Sensing that relying on authorities would be unwise, young activists, community figures and local religious leaders have come together to try to support those with no income.
Using donations to buy essentials, like lentils, beans, rice and sugar, they pack supplies in plastic bags, talk their way through checkpoints and distribute them across the city.
"One woman walked halfway across the city to ask for help at another mosque so no one from her own neighborhood would recognize her," Mustafa Issa, a 31-year-old man, told Agence France Presse.
One government official said almost half the population could be food-poor by May, adding that authorities were studying options for subsidies.
The country imports most of its staples, including rice, meat and wheat. Officials say Iraq's $60 billion in reserves would cover more than a year of food imports, but already prime minister-designate Adnan Zurfi on Saturday expressed concern that the government might have to cut public-sector wages.

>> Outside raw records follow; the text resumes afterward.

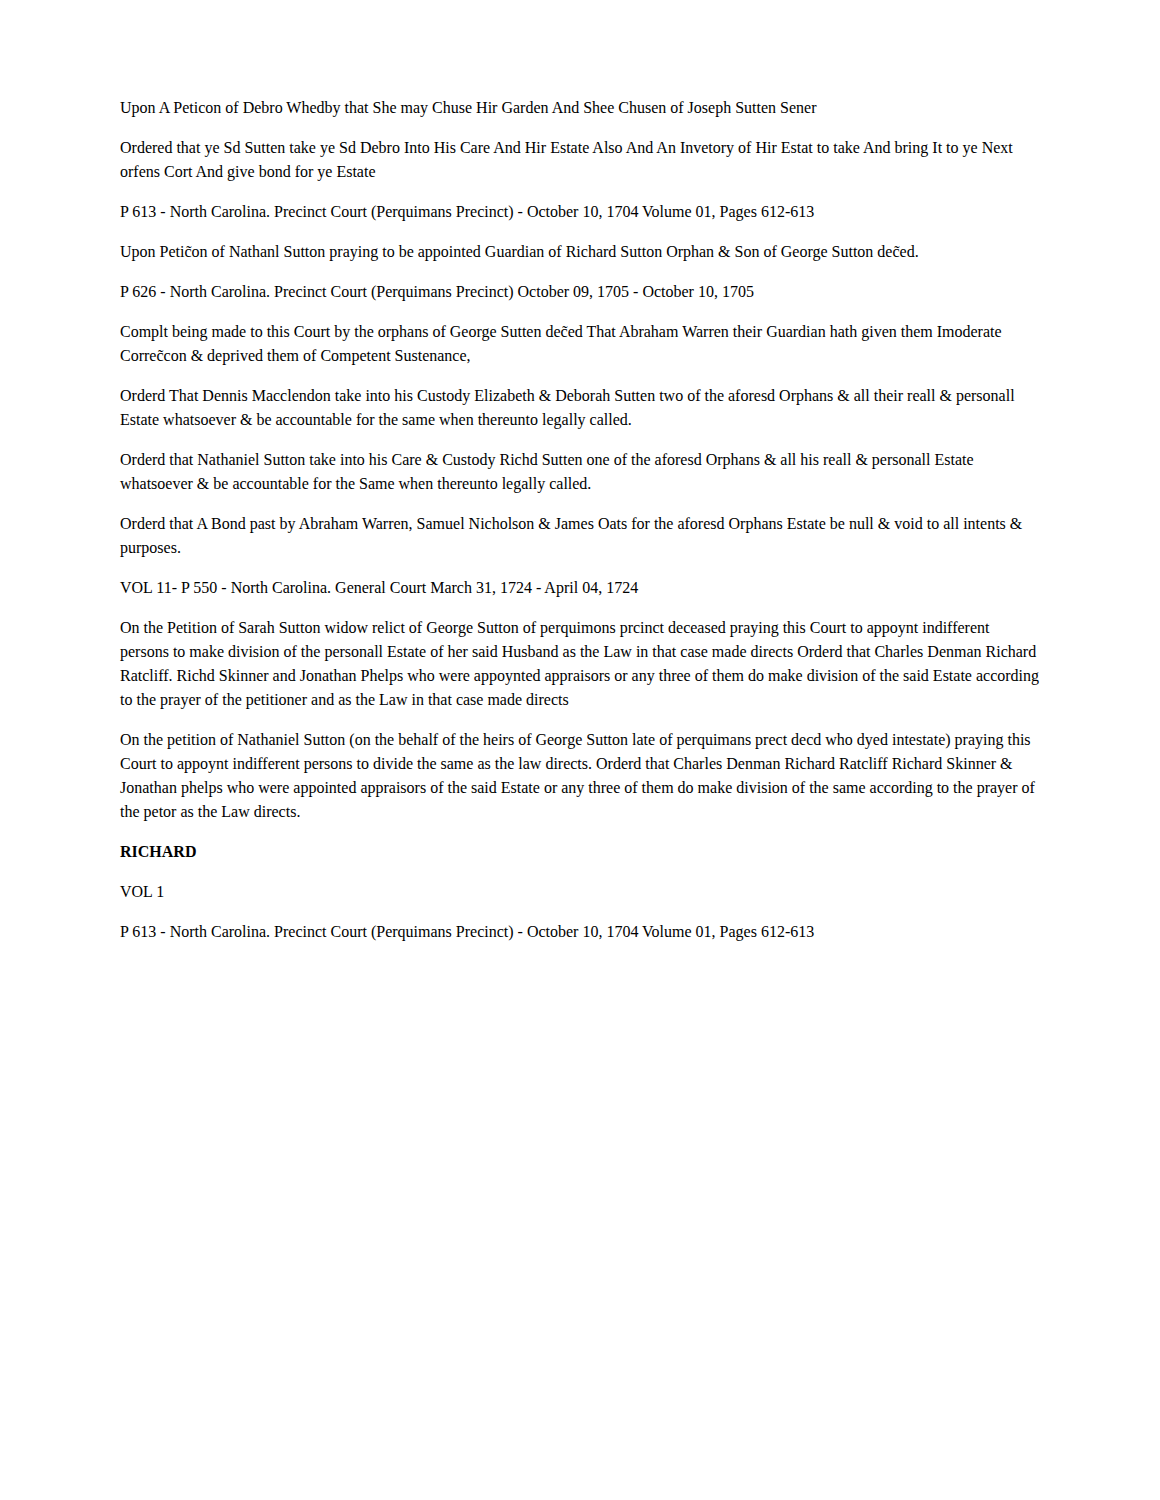Upon A Peticon of Debro Whedby that She may Chuse Hir Garden And Shee Chusen of Joseph Sutten Sener
Ordered that ye Sd Sutten take ye Sd Debro Into His Care And Hir Estate Also And An Invetory of Hir Estat to take And bring It to ye Next orfens Cort And give bond for ye Estate
P 613 - North Carolina. Precinct Court (Perquimans Precinct) - October 10, 1704 Volume 01, Pages 612-613
Upon Petic̃on of Nathanl Sutton praying to be appointed Guardian of Richard Sutton Orphan & Son of George Sutton dec̃ed.
P 626 - North Carolina. Precinct Court (Perquimans Precinct) October 09, 1705 - October 10, 1705
Complt being made to this Court by the orphans of George Sutten dec̃ed That Abraham Warren their Guardian hath given them Imoderate Correc̃con & deprived them of Competent Sustenance,
Orderd That Dennis Macclendon take into his Custody Elizabeth & Deborah Sutten two of the aforesd Orphans & all their reall & personall Estate whatsoever & be accountable for the same when thereunto legally called.
Orderd that Nathaniel Sutton take into his Care & Custody Richd Sutten one of the aforesd Orphans & all his reall & personall Estate whatsoever & be accountable for the Same when thereunto legally called.
Orderd that A Bond past by Abraham Warren, Samuel Nicholson & James Oats for the aforesd Orphans Estate be null & void to all intents & purposes.
VOL 11- P 550 - North Carolina. General Court March 31, 1724 - April 04, 1724
On the Petition of Sarah Sutton widow relict of George Sutton of perquimons prcinct deceased praying this Court to appoynt indifferent persons to make division of the personall Estate of her said Husband as the Law in that case made directs Orderd that Charles Denman Richard Ratcliff. Richd Skinner and Jonathan Phelps who were appoynted appraisors or any three of them do make division of the said Estate according to the prayer of the petitioner and as the Law in that case made directs
On the petition of Nathaniel Sutton (on the behalf of the heirs of George Sutton late of perquimans prect decd who dyed intestate) praying this Court to appoynt indifferent persons to divide the same as the law directs. Orderd that Charles Denman Richard Ratcliff Richard Skinner & Jonathan phelps who were appointed appraisors of the said Estate or any three of them do make division of the same according to the prayer of the petor as the Law directs.
RICHARD
VOL 1
P 613 - North Carolina. Precinct Court (Perquimans Precinct) - October 10, 1704 Volume 01, Pages 612-613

Issa was not taking any chances.
"We don't know when this crisis will end. It could go on until July. Some of us are storing goods for later," he said.
"This is more dangerous than ISIS," he added.
Iraq, which relies on oil revenues for more than 90 percent of its state budget, is also facing the lowest crude prices in more than a decade and a paralyzed political class unable to reach consensus over a new cabinet.
Some Iraqis are taking public health into their own hands.
Asaad al-Saadi, 40, has turned his Baghdad home into a makeshift workshop, producing face masks to help prevent the transmission of COVID-19.
"I saw the pandemic was spreading quickly and the simplest ways to fight it weren't available," Saadi said.
He bought two sewing machines and now produces around 1,000 masks per day. They are distributed in packs of 10 to needy families.
Saadi is also considering making other kinds of protective gear for under-equipped health workers.
Such grassroots efforts have swept through the provincial capitals of the south, down to the city of Basra.
Free food, money discretely slipped to desperate Iraqis, landlords suspending rent payments -- initiatives all independent of government or political directives.
Mohammad Jabboury, a farm owner in Iraq's west organizing food distributions and urging landlords to lower rents, expressed a sense of obligation towards those less fortunate.
"It's our duty to help those in need until God saves us from this pandemic," he said.